They’re doing it again. Just as expected.
With early voting underway, Georgia Republicans are trying to paper over their deliberate attempts to make it more difficult for groups who often favor Democrats to vote.
Gabe Sterling, a top official in the Georgia secretary of state’s office, is leading this disinformation effort.
I wrote about it last week: Sterling, starting with the first day of voting, has touted relatively high early voting numbers as evidence voting is and will be seamless in Georgia for this year’s midterm elections.
He's essentially asking: How can we be stopping people from voting if so many people are casting ballots? And Republicans are relying on mass stupidity to make this argument.
It's as if the current voting rate couldn't possibly be higher. As if we haven’t been watching Sterling's party engage in racist gerrymandering and pass a suite of voting laws so restrictive, it’s under investigation by the Justice Department.

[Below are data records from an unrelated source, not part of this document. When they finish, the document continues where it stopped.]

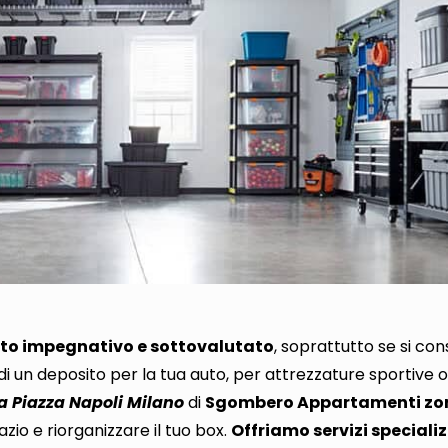
ito impegnativo e sottovalutato
, soprattutto
se si con
i di un deposito per la tua auto, per attrezzature sportive 
 Piazza Napoli Milano
di
Sgombero Appartamenti zo
zio e riorganizzare il tuo box
.
Offriamo servizi specializ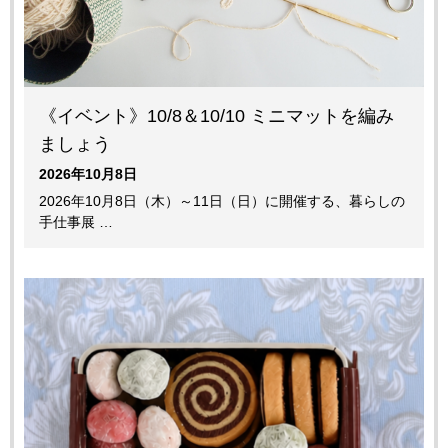
《イベント》10/8＆10/10 ミニマットを編み
ましょう
2026年10月8日
2026年10月8日（木）～11日（日）に開催する、暮らしの
手仕事展 …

For the record: Even the conservative-tilted Supreme Court has sided with a federal judge who ruled parts of Georgia’s voting system disadvantage Black voters.
But Sterling put on his indignant face Thursday in a FOX Business appearance, scoffing at allegations Georgia’s demonstrably discriminatory voter suppression law is racist. He became downright blustery at one point.
“Frankly, I was getting more and more pissed,” he said of the claims from Democrats and others who’ve compared Georgia’s voter laws to the Jim Crow era. “I was getting angry every time I heard it, because I knew this law was protecting people’s rights to vote.”
My initial response?
Some of the measures Sterling touts as “protecting people’s rights to vote” — like new voter identification requirements that may function as an effective poll tax — are methods the DOJ listed in its lawsuit as potentially discriminatory to Black voters. Which fundamentally gets at what his state party is doing: restricting the right to vote while maintaining a veneer of legitimacy.
If Sterling truly minded being called a racist, he would discourage his party from enacting racist voter policies. And he should also speak with Georgia Gov. Brian Kemp, who’s been recorded complaining about high nonwhite voter registration.
Nonetheless, Sterling spoke of a “playbook” Democrats use as if he’d sniffed out a mysterious plot. Here is his genius at work.
“Since 2014, Stacey Abrams has poll tested the term ‘voter suppression,’” he said. “They have nothing else to run on. They have given [voters] nothing else to vote for in the state. So they have to keep saying it.”
Of course, there’s a reason Abrams — Kemp's Democratic gubernatorial challenger this year — and others interested in voting rights have used the phrase “voter suppression” a lot since 2014. Just one year prior, conservatives on the Supreme Court gutted the Voting Rights Act, removing the preclearance requirement for states with a history of voter suppression — like Georgia — to approve alterations to voting laws with the Department of Justice. And Republicans nationwide swiftly moved to use the power they had to curb voting rights.
The nefarious “playbook” Sterling referred to is, to put it plainly, observing voter suppression taking place and talking about it.
Sterling is evidence of the fact that the conservative movement’s assault on free and fair elections didn’t begin with Trump, it doesn’t revolve around Trump, and it’s not necessarily aligned with Trump’s personal interests. Sterling, for example, resisted Trump’s ham-handed attempts to sow doubt about Georgia’s 2020 election victory for Joe Biden. As I’ve said about Sterling’s boss, Brad Raffensperger, this doesn’t mean Sterling is a defender of democracy. It just means he disagreed with Trump’s specific method of destroying it.